When running Lua code in its own thread (created with newThread()), Trace Spans can be created since version 2.2.0. However, compared to query traces and maintenance traces, the called code itself is responsible for sending the Traces. Sending traces can be done with sendOpenTelemetryTrace().

setOpenTelemetryTracing(true)
rl = newRemoteLogger("127.0.0.1:55555")

newThread(
  [==[
    -- setup, can use withTraceSpan
    withTraceSpan("setup", function()
        -- Do your setup here
    end)
    -- if you do use WithTraceSpan, send the setup trace before opening new spans
    sendOpenTelemetryTrace()

    while true do
        -- this is your main-loop
        withTraceSpan("newThreadRootSpan", function()
            setSpanAttribute("rootspan", "I am a root span")
            -- do useful things
            withTraceSpan("innerspan", function()
                setSpanAttribute("inner", "I am an inner span")
            end)
        end)
        -- Send the trace before going back into the main-loop
        sendOpenTelemetryTrace()
    end
]==],
  {
    interval = 1, -- send all traces
    remoteloggers = { rl },
  }
)

Functions¶

The following functions are always available, but only produce Trace Spans within the following contexts:

LuaAction()
LuaResponseAction()
LuaFFIAction()
LuaFFIResponseAction()
LuaFFIPerThreadAction()
LuaFFIPerThreadResponseAction()
maintenance()
Any function added with addMaintenanceCallback()
Inside code ran with newThread(), but requires using sendOpenTelemetryTrace()

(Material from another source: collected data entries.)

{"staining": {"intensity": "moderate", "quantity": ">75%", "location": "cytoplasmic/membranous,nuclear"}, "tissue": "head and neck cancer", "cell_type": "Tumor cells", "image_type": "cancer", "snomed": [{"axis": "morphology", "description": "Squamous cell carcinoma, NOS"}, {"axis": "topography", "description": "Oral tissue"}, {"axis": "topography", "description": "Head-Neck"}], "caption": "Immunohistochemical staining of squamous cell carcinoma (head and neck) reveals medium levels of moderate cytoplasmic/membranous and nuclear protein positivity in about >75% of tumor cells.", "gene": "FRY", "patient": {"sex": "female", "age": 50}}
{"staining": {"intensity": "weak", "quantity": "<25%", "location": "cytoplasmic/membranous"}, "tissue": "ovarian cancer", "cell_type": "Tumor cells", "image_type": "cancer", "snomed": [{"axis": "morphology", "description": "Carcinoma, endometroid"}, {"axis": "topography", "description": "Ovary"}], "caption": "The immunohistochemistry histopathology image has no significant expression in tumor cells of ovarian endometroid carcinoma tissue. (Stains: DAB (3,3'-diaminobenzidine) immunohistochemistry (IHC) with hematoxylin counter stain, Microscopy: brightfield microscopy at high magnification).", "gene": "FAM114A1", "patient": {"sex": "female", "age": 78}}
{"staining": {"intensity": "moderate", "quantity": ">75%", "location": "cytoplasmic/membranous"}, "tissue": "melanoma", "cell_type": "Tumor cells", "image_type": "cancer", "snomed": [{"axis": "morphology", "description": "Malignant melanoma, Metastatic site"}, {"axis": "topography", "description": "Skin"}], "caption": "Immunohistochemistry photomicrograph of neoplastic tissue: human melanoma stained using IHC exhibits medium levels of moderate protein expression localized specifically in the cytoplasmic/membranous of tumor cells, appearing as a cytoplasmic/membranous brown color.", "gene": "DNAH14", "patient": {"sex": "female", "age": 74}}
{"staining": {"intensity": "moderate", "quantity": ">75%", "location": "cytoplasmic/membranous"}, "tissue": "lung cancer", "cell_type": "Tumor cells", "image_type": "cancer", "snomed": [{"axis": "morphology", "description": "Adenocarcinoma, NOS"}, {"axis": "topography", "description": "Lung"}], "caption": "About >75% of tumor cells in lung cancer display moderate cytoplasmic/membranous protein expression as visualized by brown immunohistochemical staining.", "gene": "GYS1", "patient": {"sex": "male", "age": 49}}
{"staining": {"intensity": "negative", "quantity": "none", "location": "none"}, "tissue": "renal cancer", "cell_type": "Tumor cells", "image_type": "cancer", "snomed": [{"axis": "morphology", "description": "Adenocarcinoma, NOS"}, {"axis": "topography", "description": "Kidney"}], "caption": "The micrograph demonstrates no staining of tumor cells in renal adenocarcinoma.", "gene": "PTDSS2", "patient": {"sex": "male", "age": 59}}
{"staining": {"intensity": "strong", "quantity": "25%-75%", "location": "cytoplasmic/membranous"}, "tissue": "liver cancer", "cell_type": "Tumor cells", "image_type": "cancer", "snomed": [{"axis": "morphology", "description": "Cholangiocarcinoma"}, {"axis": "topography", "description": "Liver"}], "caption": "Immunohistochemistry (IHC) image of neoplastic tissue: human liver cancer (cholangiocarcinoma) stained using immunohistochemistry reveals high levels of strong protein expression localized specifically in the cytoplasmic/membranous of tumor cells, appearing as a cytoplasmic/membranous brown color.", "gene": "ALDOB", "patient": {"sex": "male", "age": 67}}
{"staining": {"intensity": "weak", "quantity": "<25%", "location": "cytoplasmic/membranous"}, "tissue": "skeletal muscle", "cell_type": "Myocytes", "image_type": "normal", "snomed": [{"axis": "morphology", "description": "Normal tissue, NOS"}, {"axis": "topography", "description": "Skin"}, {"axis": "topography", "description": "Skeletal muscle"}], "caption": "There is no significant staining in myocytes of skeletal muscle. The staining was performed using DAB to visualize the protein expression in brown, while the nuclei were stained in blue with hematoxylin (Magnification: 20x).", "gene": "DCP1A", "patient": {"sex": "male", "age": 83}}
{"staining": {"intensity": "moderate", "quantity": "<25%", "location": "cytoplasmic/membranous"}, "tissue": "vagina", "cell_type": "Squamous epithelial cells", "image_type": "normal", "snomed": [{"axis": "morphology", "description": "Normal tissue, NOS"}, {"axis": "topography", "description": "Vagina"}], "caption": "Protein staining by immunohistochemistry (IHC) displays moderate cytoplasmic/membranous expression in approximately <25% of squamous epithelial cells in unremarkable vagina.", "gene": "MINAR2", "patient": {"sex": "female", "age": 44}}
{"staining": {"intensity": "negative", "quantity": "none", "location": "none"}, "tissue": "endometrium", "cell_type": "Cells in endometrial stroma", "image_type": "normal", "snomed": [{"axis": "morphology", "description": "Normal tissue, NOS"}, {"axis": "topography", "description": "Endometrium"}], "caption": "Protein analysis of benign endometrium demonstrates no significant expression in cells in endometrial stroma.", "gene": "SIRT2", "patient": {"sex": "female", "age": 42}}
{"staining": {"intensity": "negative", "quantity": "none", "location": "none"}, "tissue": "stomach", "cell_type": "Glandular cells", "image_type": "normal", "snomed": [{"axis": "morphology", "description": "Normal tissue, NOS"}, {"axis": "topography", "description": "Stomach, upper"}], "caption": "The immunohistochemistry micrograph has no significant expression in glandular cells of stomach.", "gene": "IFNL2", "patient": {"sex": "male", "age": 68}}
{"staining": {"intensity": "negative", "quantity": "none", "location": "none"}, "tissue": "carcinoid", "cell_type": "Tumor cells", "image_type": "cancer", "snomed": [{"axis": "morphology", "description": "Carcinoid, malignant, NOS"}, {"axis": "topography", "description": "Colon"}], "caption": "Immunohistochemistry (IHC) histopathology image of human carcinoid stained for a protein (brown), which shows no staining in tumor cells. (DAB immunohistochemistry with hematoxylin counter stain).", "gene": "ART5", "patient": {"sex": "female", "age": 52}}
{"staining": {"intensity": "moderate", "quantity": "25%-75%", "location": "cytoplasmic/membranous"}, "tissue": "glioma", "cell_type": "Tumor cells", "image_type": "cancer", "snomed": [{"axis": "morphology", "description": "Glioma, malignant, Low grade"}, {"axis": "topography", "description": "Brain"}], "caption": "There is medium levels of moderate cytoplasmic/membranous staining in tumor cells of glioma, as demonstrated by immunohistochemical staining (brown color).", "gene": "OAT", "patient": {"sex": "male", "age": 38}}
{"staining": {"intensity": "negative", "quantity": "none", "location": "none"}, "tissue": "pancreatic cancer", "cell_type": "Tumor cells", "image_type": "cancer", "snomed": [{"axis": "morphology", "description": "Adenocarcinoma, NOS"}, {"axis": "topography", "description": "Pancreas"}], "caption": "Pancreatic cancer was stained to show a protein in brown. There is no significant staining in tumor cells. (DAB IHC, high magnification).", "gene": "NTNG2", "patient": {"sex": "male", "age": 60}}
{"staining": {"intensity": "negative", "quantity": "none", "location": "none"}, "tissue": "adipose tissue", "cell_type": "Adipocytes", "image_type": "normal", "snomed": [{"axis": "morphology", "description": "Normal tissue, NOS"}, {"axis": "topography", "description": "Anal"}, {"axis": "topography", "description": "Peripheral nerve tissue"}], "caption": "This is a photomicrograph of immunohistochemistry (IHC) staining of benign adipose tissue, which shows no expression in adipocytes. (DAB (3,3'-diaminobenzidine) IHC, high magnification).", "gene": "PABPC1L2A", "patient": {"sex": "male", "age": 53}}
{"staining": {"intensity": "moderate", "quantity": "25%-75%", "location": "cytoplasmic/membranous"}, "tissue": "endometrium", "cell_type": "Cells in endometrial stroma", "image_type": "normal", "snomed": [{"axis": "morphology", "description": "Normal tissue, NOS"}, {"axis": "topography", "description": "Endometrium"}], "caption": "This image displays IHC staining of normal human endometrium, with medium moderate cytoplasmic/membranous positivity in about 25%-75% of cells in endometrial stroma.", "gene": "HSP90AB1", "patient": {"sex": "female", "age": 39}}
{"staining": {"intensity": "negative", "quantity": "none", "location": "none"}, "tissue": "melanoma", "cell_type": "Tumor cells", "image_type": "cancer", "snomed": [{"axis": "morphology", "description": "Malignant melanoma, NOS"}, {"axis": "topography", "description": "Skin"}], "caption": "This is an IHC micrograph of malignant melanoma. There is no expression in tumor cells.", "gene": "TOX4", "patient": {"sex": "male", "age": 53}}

withTraceSpan(name, func)¶

Added in version 2.2.0.

Open an OpenTelemetry Trace Span called name that instruments function func. This method can be called safely when Tracing is not enabled for the query or when dnsdist is built without Protobuf support.

Parameters:¶

name (string) – The name for this Span
function (func) – The function to run. This function takes no parameters

setSpanAttribute(key, value)¶

Added in version 2.2.0.

Add an OpenTelemetry Trace Span attribute to the current span. In the context of a LuaAction() or maintenance(), this sets an attribute on the function’s Span. When used inside the function passed to withTraceSpan(), it will set the Attribute on the enclosed span.

This method can be called safely when Tracing is not enabled for the query or when dnsdist is built without Protobuf support.

Parameters:¶

key (string) – The key for attribute
value (string) – The value of the attribute

sendOpenTelemetryTrace()¶

Added in version 2.2.0.

Only available in code run inside newThread(). When using newThread(), it is customary to use a main-loop inside the thread. This means that control is never returned to dnsdist. Hence, dnsdist can’t figure out when to send the trace.

Use this function to send the completed trace. To ensure that the Trace Spans are closed and complete, it is highly recommended to call sendOpenTelemetryTrace() outside of any withTraceSpan().